Exercise instructions:
Go through the records, and copy each line in which the string "cutting" is present.

Provided entries:
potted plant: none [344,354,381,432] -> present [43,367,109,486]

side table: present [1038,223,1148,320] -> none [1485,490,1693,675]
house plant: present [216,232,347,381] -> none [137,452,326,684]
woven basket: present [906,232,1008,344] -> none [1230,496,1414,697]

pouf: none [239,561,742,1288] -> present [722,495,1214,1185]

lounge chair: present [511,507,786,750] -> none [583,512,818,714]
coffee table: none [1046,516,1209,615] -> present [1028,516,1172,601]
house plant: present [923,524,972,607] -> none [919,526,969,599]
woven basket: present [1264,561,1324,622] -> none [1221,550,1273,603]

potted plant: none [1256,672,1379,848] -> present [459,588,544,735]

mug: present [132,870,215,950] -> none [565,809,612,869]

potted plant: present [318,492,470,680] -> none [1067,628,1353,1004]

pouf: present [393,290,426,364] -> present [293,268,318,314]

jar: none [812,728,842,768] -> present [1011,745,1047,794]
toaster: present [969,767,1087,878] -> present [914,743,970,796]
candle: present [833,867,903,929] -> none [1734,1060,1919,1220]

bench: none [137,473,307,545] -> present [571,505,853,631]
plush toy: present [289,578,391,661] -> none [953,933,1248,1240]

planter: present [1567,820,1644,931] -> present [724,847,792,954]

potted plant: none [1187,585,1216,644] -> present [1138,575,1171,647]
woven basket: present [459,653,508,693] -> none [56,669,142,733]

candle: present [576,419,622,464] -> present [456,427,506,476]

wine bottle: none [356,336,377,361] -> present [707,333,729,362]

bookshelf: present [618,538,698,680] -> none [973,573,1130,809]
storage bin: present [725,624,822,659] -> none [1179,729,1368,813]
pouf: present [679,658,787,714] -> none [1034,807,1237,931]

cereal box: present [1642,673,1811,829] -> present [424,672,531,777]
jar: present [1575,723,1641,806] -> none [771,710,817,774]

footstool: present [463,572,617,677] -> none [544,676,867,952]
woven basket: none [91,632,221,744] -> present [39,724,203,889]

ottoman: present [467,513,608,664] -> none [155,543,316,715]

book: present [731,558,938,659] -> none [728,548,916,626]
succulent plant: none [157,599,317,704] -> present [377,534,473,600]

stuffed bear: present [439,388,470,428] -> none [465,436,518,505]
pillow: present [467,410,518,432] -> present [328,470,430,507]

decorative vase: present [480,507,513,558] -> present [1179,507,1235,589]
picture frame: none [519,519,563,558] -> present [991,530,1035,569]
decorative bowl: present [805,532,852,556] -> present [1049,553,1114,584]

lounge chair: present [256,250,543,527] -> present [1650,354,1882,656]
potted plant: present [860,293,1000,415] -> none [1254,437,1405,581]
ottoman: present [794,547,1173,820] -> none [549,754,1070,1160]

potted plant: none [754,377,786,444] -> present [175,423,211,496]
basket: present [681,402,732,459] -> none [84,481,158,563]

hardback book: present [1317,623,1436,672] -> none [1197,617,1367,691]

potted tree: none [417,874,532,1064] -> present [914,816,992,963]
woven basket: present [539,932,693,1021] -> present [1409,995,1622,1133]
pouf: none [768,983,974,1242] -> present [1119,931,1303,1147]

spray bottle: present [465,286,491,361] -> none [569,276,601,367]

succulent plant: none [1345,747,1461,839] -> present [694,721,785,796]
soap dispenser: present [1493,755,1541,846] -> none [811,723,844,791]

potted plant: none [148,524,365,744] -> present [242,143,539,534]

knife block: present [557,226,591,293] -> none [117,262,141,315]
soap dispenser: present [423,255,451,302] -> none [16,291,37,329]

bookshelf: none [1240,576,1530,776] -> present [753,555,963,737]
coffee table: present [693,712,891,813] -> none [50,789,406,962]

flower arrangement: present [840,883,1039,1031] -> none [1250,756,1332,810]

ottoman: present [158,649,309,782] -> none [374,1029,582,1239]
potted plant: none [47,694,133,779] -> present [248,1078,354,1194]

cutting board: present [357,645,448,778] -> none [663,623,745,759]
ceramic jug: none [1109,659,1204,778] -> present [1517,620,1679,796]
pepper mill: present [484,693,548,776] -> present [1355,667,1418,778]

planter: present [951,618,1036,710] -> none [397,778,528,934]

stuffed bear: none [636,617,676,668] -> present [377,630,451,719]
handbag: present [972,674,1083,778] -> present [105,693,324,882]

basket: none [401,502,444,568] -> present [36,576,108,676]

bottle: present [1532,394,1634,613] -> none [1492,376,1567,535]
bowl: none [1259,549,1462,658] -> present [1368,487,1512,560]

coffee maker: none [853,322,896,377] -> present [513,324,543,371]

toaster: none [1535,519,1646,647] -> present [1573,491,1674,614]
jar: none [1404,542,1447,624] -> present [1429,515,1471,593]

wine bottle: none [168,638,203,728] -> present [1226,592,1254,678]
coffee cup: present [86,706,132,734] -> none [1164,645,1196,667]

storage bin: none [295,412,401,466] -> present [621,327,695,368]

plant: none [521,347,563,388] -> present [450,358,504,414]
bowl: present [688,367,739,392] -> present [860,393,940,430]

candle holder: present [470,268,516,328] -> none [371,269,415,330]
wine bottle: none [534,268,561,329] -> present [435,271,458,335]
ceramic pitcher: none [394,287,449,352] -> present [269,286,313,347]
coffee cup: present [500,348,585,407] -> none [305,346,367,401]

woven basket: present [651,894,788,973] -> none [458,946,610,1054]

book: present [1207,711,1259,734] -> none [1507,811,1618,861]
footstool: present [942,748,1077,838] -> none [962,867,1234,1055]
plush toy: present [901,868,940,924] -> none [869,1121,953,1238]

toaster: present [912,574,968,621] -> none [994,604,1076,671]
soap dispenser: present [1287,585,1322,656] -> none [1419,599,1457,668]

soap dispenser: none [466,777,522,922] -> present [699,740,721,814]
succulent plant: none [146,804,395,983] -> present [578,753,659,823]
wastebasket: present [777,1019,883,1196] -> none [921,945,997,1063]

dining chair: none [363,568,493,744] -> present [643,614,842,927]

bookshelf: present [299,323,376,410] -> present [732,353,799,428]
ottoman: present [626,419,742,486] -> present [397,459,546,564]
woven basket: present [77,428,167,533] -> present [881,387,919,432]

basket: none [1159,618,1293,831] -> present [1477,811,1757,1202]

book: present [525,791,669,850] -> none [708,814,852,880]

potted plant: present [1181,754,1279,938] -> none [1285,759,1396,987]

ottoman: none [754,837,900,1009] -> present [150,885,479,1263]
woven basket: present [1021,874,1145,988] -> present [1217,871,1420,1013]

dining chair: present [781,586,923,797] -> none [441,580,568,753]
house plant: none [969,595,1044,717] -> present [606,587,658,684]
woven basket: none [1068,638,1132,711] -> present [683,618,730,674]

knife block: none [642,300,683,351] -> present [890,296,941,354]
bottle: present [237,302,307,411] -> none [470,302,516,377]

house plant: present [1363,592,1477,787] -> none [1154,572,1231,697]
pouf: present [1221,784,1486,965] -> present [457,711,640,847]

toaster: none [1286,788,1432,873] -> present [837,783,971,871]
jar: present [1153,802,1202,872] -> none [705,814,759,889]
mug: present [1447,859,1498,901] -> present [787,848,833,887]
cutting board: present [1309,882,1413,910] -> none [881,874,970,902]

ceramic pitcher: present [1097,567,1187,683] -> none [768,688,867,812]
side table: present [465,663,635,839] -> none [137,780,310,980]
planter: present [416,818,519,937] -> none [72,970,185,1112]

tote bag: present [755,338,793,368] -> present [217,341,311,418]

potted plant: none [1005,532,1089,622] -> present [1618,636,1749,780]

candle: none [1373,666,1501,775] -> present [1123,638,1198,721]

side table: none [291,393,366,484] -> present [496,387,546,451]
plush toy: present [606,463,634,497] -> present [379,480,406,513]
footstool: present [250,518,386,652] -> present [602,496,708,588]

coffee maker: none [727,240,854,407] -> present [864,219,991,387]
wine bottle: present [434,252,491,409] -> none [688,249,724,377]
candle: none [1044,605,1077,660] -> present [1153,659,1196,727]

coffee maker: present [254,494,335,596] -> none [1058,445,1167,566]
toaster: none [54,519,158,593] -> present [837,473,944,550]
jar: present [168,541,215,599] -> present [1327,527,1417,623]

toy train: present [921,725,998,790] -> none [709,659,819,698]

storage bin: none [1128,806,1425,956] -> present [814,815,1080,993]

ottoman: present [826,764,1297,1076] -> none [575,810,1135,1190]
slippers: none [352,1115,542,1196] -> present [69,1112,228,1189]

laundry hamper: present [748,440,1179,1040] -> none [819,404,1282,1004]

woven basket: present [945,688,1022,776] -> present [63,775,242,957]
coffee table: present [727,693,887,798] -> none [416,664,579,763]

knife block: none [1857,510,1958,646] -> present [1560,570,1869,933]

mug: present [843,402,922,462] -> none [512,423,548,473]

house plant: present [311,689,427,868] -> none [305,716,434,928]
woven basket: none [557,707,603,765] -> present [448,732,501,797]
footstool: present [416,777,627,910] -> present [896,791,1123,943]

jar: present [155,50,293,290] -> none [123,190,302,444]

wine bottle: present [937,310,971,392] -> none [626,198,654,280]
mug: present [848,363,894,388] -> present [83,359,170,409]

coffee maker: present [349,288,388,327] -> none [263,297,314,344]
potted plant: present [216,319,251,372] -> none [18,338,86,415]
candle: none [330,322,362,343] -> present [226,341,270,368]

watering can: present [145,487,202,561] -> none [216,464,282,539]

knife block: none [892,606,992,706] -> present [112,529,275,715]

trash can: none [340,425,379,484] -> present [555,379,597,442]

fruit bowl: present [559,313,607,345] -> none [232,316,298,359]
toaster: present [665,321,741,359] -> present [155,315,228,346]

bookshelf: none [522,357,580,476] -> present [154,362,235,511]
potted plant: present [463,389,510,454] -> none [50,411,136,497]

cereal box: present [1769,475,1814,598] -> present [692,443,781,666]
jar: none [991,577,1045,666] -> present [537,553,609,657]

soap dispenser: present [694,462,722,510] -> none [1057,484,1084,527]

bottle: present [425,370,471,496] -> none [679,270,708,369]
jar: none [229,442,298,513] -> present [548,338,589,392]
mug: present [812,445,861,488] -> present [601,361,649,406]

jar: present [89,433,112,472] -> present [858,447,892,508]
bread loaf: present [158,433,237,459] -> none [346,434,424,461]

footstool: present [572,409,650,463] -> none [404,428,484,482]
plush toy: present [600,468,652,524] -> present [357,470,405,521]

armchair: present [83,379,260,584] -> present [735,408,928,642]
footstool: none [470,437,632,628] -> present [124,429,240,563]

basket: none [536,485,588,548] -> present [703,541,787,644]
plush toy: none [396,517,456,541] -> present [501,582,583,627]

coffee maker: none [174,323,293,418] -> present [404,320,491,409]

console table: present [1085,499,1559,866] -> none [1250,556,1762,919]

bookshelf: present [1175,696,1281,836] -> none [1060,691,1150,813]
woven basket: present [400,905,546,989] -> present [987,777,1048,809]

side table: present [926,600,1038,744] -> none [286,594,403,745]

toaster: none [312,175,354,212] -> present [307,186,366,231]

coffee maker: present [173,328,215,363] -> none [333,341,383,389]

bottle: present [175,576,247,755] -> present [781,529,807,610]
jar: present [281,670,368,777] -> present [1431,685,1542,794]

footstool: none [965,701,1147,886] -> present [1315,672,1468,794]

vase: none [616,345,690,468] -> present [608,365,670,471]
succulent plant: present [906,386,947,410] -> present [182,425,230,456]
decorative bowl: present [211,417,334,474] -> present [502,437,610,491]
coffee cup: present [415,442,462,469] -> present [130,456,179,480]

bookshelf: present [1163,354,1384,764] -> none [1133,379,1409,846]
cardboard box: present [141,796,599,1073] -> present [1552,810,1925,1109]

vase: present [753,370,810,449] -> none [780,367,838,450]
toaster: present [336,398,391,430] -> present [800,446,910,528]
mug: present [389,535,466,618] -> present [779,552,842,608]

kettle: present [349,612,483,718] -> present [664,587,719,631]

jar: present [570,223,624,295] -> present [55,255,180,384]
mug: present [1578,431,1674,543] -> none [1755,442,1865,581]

Solved exercise:
cutting board: present [357,645,448,778] -> none [663,623,745,759]
cutting board: present [1309,882,1413,910] -> none [881,874,970,902]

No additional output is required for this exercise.